Highlights & Insights

  • The "quotient" approach to scale freedom is elegant: Using quotient Gaussians to normalize covariance into correlation matrices provides a geometric basis for removing amplitude drift that is end-to-end optimizable.
  • Modeling token set distributions as SPD: Riemannian Gaussian embedding packages Fréchet mean and tangent space covariance into a single SPD descriptor, effectively performing second-order pooling on the manifold.
  • Focus on the pooling head over the backbone: The paper demonstrates that replacing a pooling head with a geometry-aware version provides stable improvements and saves computation, highlighting the untapped potential in classification head design.

Limitations & Future Work

  • FM iteration approximation: Restricting Karcher flow to a single step for efficiency means the Fréchet mean may not reach the exact solution, potentially losing expressive power in high-precision tasks.
  • Hyperparameter sensitivity: The dimensions \((k, k')\) significantly affect results, requiring per-dataset tuning.
  • EEG-specific validation: While theoretically applicable to fMRI or ECoG, cross-modal validation is omitted.
  • LaBraM-Base limitation: Due to public weight availability, gains on larger backbones remain unexplored.
  • vs.
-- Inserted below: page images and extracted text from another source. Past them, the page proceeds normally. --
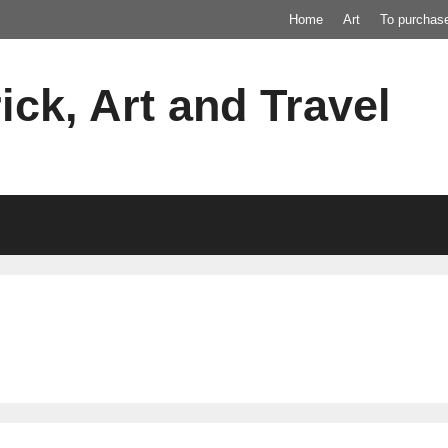
Home
Art
To purchas
ick, Art and Travel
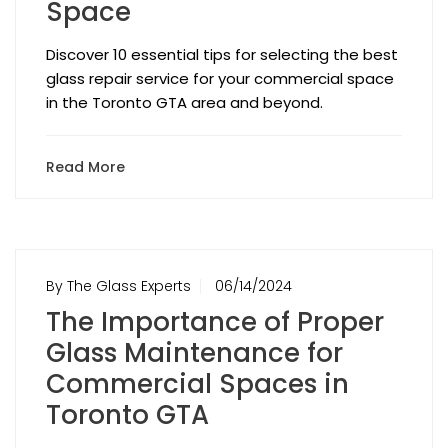
Space
Discover 10 essential tips for selecting the best
glass repair service for your commercial space
in the Toronto GTA area and beyond.
Read More
By The Glass Experts
06/14/2024
The Importance of Proper
Glass Maintenance for
Commercial Spaces in
Toronto GTA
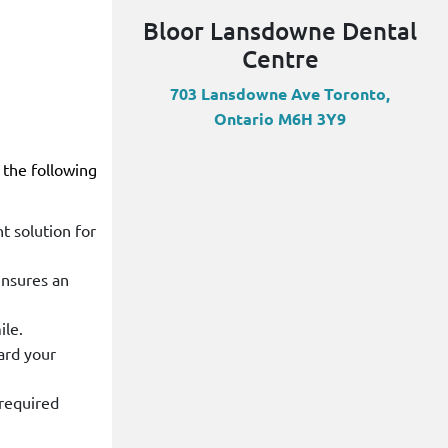
Bloor Lansdowne Dental
Centre
703 Lansdowne Ave Toronto,
Ontario M6H 3Y9
 the following
t solution for
ensures an
ile.
ard your
 required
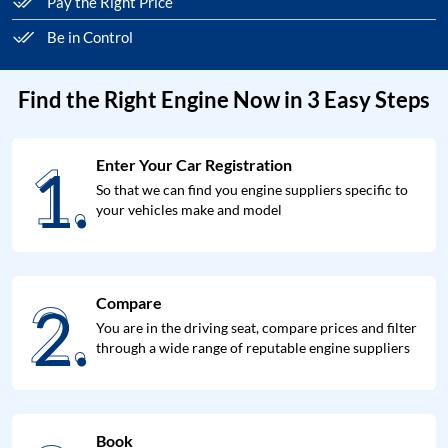
Pay the Right Price
Be in Control
Find the Right Engine Now in 3 Easy Steps
1.
Enter Your Car Registration
1.
So that we can find you engine suppliers specific to
your vehicles make and model
2.
Compare
2.
You are in the driving seat, compare prices and filter
through a wide range of reputable engine suppliers
Book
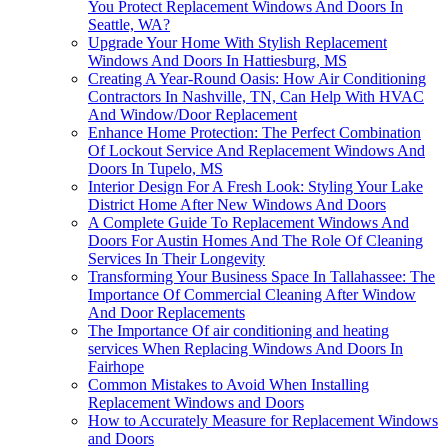
You Protect Replacement Windows And Doors In
Seattle, WA?
Upgrade Your Home With Stylish Replacement
Windows And Doors In Hattiesburg, MS
Creating A Year-Round Oasis: How Air Conditioning
Contractors In Nashville, TN, Can Help With HVAC
And Window/Door Replacement
Enhance Home Protection: The Perfect Combination
Of Lockout Service And Replacement Windows And
Doors In Tupelo, MS
Interior Design For A Fresh Look: Styling Your Lake
District Home After New Windows And Doors
A Complete Guide To Replacement Windows And
Doors For Austin Homes And The Role Of Cleaning
Services In Their Longevity
Transforming Your Business Space In Tallahassee: The
Importance Of Commercial Cleaning After Window
And Door Replacements
The Importance Of air conditioning and heating
services When Replacing Windows And Doors In
Fairhope
Common Mistakes to Avoid When Installing
Replacement Windows and Doors
How to Accurately Measure for Replacement Windows
and Doors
Global Covariance Pooling: Unlike iSICE or SVD-Padé, which collapse tokens and incur high stabilization costs, RHOP preserves token-level hierarchy and aggregates on the SPD manifold with lower complexity.
  • vs. SPD Manifold EEG methods: While previous works use SPD learning, RHOP integrates SPD geometry as a plug-and-play head for large-scale foundation models.
  • vs. Gaussian Embedding / Information Geometry: The work follows the route of equating Gaussians to SPD matrices but innovates with a dual-layer structure of quotient Gaussians and Riemannian Gaussians.

Rating

  • Novelty: ⭐⭐⭐⭐ First geometric pooling head for EEG foundation models with a solid dual-layer SPD embedding.
  • Experimental Thoroughness: ⭐⭐⭐⭐ Extensive benchmarks and paradigms, though limited to EEG and LaBraM-Base.
  • Writing Quality: ⭐⭐⭐⭐ Clear geometric derivations and motivated empirical support.
  • Value: ⭐⭐⭐⭐ Highly practical, low-parameter, and efficient plug-and-play head for EEG models.